Compassion and insight combined with humor and irreverence toward establishment thinking made Lawrence a man after my own heart. Something made me want to trust Lawrence, though I bowed to the consensus view that he was unreliable. I viewed Pillars as more of a work of literature than history.
Then one day I was reading an edition of *The Best American Science and Nature Writing and came across an article written by John Seabrook called "Ruffled Feathers" that appeared in the New Yorker in 2006. It was about *Pamela Rasmussen, an ornithologist who in the 1990s did the major legwork for *Birds of South Asia: The Ripley Guide. Traditionally ornithologists shot bird specimens, collected their skins and stuffed them for museum collections and further study. Meinertzhagen had been one of the grand champions, collecting more than 25,000 birds, so his work figured prominently in Rasmussen's research.

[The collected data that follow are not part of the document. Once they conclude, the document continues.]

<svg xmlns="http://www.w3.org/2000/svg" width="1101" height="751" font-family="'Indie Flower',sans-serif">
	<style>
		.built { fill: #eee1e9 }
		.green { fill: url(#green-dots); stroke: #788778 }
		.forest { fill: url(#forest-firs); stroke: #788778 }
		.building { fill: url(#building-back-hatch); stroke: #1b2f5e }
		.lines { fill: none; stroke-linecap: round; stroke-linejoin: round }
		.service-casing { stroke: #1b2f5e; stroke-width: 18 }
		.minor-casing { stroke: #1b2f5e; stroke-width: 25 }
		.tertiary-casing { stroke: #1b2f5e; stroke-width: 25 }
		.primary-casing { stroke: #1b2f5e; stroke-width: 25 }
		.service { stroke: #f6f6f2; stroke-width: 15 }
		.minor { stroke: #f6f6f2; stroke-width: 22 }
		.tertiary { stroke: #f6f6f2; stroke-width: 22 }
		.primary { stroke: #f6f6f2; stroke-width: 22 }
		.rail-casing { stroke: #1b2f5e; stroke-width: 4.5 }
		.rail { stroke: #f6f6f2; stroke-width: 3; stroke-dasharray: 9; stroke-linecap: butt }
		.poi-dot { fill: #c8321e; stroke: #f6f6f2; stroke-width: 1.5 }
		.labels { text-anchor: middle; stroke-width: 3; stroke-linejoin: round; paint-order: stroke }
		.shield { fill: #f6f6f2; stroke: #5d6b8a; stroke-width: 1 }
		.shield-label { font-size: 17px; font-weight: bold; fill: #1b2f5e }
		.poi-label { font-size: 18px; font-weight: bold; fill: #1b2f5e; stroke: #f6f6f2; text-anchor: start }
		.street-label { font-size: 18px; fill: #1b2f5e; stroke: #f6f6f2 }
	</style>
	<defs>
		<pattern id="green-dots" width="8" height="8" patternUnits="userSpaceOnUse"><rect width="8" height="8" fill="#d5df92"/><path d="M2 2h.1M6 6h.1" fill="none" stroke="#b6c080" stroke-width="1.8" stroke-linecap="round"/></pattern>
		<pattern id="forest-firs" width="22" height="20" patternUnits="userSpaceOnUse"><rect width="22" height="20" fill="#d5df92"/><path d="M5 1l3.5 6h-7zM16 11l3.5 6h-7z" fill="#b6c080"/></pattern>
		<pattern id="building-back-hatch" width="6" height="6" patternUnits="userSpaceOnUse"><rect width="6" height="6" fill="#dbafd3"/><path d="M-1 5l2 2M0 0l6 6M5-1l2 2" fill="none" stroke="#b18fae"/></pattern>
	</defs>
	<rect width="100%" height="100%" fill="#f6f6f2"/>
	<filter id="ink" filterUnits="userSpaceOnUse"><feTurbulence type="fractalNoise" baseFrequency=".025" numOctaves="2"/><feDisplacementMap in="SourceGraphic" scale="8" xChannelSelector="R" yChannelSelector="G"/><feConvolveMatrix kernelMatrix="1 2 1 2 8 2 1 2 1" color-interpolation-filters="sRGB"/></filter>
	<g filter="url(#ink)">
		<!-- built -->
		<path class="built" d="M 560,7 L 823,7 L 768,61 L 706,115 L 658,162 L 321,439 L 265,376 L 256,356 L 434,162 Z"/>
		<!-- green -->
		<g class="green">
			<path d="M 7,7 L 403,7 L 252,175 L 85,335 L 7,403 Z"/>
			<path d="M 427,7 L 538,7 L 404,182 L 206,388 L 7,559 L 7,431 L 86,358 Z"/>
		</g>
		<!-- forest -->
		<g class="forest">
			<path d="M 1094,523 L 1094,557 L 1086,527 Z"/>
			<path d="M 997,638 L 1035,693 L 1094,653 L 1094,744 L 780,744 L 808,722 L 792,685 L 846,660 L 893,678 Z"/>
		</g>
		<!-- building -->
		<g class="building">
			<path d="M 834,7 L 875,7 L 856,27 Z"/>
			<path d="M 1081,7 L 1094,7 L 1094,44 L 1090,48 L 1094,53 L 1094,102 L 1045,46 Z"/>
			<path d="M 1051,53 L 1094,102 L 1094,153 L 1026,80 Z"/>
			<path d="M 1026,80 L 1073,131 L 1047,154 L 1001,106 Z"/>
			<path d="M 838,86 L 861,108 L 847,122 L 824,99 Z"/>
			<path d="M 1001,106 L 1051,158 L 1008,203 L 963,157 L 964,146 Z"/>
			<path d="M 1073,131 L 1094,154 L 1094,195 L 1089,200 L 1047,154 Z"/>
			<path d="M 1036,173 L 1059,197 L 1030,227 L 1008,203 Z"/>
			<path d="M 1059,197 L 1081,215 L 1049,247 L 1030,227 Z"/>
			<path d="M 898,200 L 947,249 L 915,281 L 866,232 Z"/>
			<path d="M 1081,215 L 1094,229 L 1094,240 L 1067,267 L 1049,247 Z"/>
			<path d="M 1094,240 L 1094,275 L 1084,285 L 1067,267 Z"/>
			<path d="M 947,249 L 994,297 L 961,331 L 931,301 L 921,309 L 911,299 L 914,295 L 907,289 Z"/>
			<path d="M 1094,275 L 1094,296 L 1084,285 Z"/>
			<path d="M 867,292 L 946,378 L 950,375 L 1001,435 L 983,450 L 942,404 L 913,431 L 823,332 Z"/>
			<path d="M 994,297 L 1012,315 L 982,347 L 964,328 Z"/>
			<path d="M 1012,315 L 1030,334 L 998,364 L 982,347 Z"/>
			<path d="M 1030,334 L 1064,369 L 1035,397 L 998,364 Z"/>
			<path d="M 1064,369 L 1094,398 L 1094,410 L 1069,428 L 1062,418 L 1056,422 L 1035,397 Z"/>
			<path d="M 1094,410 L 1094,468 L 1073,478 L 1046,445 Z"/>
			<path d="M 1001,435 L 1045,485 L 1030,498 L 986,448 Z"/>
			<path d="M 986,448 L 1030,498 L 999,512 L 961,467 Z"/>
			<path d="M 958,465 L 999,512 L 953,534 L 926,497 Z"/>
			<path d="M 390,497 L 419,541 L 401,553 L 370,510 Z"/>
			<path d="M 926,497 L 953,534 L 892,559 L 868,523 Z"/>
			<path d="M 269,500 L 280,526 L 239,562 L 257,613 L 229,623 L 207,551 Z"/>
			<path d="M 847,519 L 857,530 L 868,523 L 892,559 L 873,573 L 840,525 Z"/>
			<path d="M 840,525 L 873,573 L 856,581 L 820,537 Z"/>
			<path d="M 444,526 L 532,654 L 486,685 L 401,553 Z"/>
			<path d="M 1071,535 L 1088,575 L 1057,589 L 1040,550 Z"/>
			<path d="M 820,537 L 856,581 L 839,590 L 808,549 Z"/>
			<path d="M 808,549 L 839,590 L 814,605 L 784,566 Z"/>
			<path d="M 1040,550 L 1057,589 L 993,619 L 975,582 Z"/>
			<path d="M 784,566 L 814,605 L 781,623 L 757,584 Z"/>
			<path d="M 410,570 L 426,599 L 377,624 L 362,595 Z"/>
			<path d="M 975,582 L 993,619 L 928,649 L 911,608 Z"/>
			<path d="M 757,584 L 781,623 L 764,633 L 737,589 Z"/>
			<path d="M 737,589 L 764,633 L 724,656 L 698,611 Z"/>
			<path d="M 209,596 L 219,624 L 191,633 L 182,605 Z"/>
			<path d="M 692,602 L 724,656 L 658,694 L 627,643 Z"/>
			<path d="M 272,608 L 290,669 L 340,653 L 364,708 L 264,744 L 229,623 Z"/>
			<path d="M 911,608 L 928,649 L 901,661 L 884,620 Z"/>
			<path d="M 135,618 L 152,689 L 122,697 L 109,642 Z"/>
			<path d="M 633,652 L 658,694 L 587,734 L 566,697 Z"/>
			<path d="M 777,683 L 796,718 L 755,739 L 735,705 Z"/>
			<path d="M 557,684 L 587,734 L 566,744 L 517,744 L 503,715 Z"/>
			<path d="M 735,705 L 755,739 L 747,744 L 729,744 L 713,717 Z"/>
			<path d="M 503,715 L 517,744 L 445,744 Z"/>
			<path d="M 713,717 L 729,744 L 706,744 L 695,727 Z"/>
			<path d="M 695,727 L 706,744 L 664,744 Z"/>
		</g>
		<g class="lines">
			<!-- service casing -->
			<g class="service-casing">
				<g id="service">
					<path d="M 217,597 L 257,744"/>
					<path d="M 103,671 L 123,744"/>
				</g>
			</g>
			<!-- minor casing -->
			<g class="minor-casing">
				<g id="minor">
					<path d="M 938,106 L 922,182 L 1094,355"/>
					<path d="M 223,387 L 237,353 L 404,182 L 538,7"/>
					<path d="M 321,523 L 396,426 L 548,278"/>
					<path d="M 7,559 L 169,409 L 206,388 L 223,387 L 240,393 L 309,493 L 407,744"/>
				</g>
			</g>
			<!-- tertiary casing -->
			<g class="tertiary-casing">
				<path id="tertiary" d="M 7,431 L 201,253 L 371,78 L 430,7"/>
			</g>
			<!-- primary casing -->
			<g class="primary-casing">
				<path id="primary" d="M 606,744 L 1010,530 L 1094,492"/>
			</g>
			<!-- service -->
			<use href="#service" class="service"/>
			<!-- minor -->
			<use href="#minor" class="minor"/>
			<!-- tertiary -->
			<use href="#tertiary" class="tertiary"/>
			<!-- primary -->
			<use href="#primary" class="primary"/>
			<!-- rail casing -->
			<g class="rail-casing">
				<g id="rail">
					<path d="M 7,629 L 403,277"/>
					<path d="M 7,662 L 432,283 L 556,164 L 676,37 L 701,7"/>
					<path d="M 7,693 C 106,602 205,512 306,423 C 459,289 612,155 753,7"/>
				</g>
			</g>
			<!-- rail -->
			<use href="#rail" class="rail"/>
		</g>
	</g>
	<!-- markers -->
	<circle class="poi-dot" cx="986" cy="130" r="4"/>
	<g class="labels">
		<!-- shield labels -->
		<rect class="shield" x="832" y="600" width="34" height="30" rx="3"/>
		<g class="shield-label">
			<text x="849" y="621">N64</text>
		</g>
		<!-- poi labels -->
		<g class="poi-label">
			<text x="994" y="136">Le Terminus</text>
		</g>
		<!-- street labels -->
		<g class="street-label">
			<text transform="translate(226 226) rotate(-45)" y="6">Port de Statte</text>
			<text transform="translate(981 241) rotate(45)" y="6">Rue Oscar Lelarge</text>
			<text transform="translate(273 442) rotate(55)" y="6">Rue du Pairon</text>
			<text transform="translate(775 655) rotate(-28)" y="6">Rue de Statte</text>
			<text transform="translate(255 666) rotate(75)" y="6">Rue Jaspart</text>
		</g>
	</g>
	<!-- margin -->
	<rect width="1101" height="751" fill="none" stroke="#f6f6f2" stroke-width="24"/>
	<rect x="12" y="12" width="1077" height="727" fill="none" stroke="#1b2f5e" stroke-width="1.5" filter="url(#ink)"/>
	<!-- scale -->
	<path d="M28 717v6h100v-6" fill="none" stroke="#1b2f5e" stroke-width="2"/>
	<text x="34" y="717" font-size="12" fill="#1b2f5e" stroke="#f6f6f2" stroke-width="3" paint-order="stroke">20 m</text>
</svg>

But something was wrong with the specimens. The data didn't always match up and she saw evidence of tampering. Further research revealed the birds had been stolen from museums around the world and Meinertzhagen had doctored the mountings to make them look like his own work. Bird after bird that he had supposedly collected turned out to be stolen. Much of his work is now considered fraudulent. The full extent isn't known.
Around the same time Rasmussen was doing her detective work, Lawrence scholars discovered that Meinertzhagen's World War I diaries were faked. He actually wrote them in the 1950s. In them were passages disparaging Lawrence. One entry states, "I believe I was the only one of [Lawrence's] friends to whom he confided he was a complete fraud." The real fraud, it turns out, was Meinertzhagen.
Some suspect he may have murdered his wife who died in a shooting accident. Meinertzhagen was the only other person there. The police didn't investigate or file charges.
Some suspect he may have murdered his wife who died in a shooting accident. Meinertzhagen was the only other person there. The police didn't investigate or file charges.
Whatever the case, Meinertzhagen's chicanery is, I think, a measure or redemption for Lawrence's reputation. But he's not entirely off the hook. Certain dates and events in Pillars don't add up with other accounts. He almost certainly told Arab leaders during the war about the Sykes-Picot Agreement but doesn't acknowledge it in Pillars. How could he? It would have been admitting to treason.
I believe Lawrence was honest, to a fault even, and was trying to get at reality as best he could in a vast maze of competing loyalties and interests. His Arabian adventure was a huge undertaking, representing essentially lifetimes of experience compressed into a few years. Not even a brain as capable as his could hold it all together and somehow capture it completely with words. He had to try to point toward the truth using an inadequate medium -- language. If the writing in Pillars sometimes has the quality of a Zen koan, then you just have to trust it. I do.